The use of analgesics is necessary to provide humane care for painful injuries and procedures. Many publications have shown that different classifications of analgesics such as nonsteroidal anti-inflammatory drugs (NSAIDs) and opiates may have measureable effects in birds.²⁵ However, the proof of analgesic efficacy, safety, proper dosage, and duration of analgesia for these drugs in many avian species, including Anseriformes, needs further study. Existing data demonstrating that analgesics administered to waterfowl do have some benefit via inhalant-anesthetic sparing effect are corroborated by the author’s experience.^23,25 Both NSAIDs and opiates have been tested at various dosages in birds and some waterfowl species with varying results.^{2, 25} However, NSAIDs such as flunixin meglumine and ketoprofen have been shown to have side effects in many species of birds, including waterfowl. Flunixin meglumine was shown to reduce the production of cyclooxygenase (COX) enzyme-2, COX-2, but its use was associated with muscle necrosis at the site of injection in mallard ducks.²¹ Ketoprofen was associated with mortality in one study of eider ducks but has been used in studies of other waterfowl.²⁴ Use of analgesics for painful procedures or injuries is considered part of humane care and best practice in modern veterinary medicine but is not without risk because of the lack of data on safety and efficacy in individual species.

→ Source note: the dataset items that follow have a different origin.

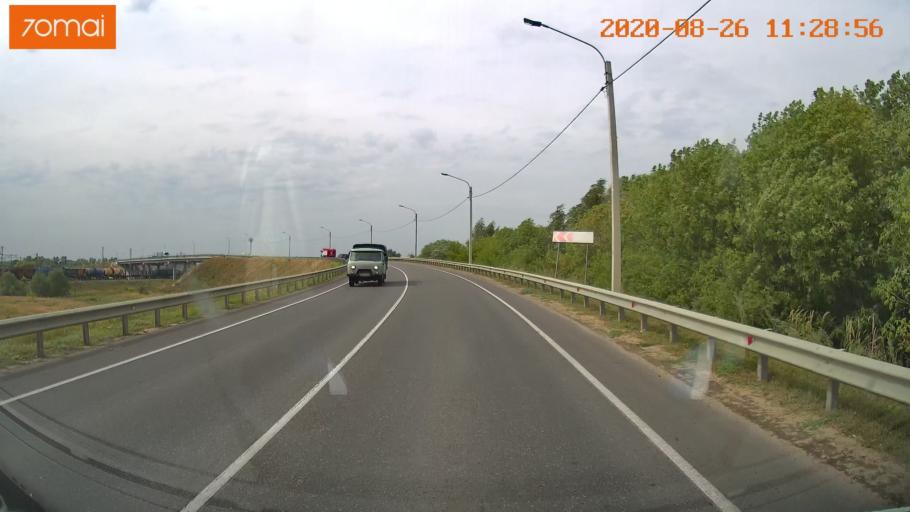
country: RU
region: Rjazan
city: Shilovo
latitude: 54.3235
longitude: 40.9036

The extreme sensitivity of some Old World vultures to the NSAID diclofenac is an example of the variability of safety in different species to different drugs.²⁷ The selection of an analgesic for use in any species should be based on a combination of the practitioner’s experience and a review of studies that show, at a minimum, the safe use of the selected drug in a particular species or a closely related species.

Diagnostics

The majority of diagnostic procedures for Anseriformes do not differ from those performed on other avian species. The long neck of many waterfowl species makes jugular venipuncture the preferred site for blood collection; other sites include the medial metatarsal or brachial veins. As in other birds, the right jugular is larger than the left and is the preferred site for obtaining larger quantities of blood. The venipuncturist holds the bird’s head and palpates the vein or at least the jugular groove cranial to the epaxial musculature and lateral to the trachea. This procedure works best if the neck is extended fully and the bird is adequately restrained. The medial metatarsal vein is found on the medial side of the tarsometatarsus; as in other birds, the site is an alternative for obtaining small quantities of blood. The brachial vein courses across the wing near the elbow and is easily found on most waterfowl species, but because of the limited soft tissue around the vein, venipuncture from this site is more likely to result in hematoma formation. Once obtained, blood may be placed in heparinized blood tubes or microtainers for a complete blood cell count or chemistry panel analysis. Some hematologic and plasma biochemistry reference ranges for selected Anseriformes species may be found in reference 5.